Alors, McGonnadie sourit légèrement. Il haussa les épaules et répondit d’un ton paisible :


- J’ai quand même pu couler quelques jours heureux avec ma petite amie.


McGonnadie n’ajouta rien. Son témoignage était terminé. Ludmilla voulut dire quelque chose, mais contre toute attente, ce fut Kelly qui parla en première :


- Merci, monsieur.


- Pas de quoi. Allez, filez jouer.


Ludmilla et Kelly sortirent de la salle de classe. Sur le seuil de la porte, Kelly jeta un dernier regard en arrière, mais McGonnadie lui tournait le dos. Dehors, les deux filles se promirent de se retrouver pour achever l’exposé et partirent chacune de leur côté. Songeant distraitement à leur exposé, Kelly rangea ses notes dans son sac et s’avança dans le couloir. Elle entendit alors une incantation être murmurée tout près d’elle.

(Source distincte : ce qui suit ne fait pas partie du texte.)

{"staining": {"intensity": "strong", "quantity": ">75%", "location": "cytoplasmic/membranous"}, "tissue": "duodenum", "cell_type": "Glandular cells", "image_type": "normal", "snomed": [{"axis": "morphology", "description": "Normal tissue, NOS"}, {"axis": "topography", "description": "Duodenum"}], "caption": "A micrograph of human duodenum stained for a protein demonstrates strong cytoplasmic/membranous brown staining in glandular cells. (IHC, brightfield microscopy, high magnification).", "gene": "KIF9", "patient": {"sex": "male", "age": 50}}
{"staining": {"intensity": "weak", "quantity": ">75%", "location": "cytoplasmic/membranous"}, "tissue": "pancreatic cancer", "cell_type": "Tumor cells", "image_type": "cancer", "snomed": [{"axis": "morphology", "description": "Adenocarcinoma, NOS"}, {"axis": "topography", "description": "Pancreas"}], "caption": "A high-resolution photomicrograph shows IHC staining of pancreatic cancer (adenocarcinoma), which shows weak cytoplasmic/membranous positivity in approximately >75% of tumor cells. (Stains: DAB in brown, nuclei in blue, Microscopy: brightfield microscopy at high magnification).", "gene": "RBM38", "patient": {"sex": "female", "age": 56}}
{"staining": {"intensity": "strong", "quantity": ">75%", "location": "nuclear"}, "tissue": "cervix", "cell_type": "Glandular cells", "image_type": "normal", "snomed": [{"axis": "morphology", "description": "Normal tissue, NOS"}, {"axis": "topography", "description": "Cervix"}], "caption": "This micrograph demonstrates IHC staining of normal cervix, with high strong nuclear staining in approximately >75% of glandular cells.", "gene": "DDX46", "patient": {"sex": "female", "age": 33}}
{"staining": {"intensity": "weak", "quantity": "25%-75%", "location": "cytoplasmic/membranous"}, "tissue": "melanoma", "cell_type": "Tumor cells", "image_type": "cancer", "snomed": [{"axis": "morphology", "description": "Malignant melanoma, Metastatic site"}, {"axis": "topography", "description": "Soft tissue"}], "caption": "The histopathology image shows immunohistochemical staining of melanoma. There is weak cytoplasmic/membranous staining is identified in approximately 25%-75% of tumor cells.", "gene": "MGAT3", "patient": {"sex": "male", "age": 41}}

Tout se passa très vite. Au moment même où Kelly se tournait, elle reçut un liquide froid en plein sur le visage, qui lui brûla les yeux. Elle cria. C’était du jus de citron...

Tout à coup, quelqu’un près d’elle lui attrapa le bras et la tira en arrière. Kelly poussa un nouveau cri de surprise, et sentit quelque chose en bois être appliqué contre sa nuque. Le bout d’une baguette magique.


- Viens avec moi, toi, murmura une voix sifflante.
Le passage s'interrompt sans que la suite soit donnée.